**Activity**:
Which lines of the entries contain the string "homilía"? Please find them and copy them.

┄┄┄┄┄┄┄┄┄┄

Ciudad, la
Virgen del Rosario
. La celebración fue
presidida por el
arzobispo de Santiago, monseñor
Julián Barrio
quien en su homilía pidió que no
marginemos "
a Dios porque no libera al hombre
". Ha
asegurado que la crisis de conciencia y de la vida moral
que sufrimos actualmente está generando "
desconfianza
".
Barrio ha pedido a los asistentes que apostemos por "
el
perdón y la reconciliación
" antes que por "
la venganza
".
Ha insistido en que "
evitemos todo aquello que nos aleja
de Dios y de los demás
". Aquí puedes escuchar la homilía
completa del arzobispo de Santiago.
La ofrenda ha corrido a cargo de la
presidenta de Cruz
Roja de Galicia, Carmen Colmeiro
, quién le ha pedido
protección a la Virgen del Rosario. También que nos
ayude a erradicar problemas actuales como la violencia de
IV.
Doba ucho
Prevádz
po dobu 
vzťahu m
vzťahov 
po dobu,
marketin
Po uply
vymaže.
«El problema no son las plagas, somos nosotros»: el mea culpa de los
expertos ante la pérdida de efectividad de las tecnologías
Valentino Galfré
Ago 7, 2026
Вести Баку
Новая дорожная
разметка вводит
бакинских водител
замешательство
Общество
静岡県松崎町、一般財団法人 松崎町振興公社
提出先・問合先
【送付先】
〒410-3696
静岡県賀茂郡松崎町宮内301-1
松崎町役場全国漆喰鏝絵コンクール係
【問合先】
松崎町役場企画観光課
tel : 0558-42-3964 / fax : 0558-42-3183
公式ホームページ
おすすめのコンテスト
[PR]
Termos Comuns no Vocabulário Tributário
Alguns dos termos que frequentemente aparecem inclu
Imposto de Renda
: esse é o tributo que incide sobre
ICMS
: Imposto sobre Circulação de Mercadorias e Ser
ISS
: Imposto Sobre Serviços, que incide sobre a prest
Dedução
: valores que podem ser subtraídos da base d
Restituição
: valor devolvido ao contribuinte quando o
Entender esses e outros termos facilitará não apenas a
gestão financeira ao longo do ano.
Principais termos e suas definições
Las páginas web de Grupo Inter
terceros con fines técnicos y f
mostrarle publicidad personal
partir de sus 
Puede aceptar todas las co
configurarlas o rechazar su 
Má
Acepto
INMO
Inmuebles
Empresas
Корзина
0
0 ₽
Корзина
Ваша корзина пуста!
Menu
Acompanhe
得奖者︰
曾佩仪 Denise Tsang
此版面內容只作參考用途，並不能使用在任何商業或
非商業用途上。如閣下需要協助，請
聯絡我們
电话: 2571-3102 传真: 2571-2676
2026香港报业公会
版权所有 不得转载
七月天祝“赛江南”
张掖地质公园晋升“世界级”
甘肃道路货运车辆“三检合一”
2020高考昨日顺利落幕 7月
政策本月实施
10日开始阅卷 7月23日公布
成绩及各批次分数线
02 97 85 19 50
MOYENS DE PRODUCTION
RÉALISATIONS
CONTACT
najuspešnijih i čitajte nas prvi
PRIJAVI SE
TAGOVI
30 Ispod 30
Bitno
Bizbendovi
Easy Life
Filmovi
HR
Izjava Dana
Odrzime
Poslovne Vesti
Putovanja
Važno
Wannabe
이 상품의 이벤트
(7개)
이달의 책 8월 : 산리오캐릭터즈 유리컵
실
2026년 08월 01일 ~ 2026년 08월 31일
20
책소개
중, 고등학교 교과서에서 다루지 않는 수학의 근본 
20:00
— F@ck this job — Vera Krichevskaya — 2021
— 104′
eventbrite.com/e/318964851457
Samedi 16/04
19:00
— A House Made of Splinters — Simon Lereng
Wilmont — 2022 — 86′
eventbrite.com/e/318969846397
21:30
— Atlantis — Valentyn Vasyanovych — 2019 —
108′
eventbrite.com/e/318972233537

┄┄┄┄┄┄┄┄┄┄

**Response to this task**:
quien en su homilía pidió que no
". Aquí puedes escuchar la homilía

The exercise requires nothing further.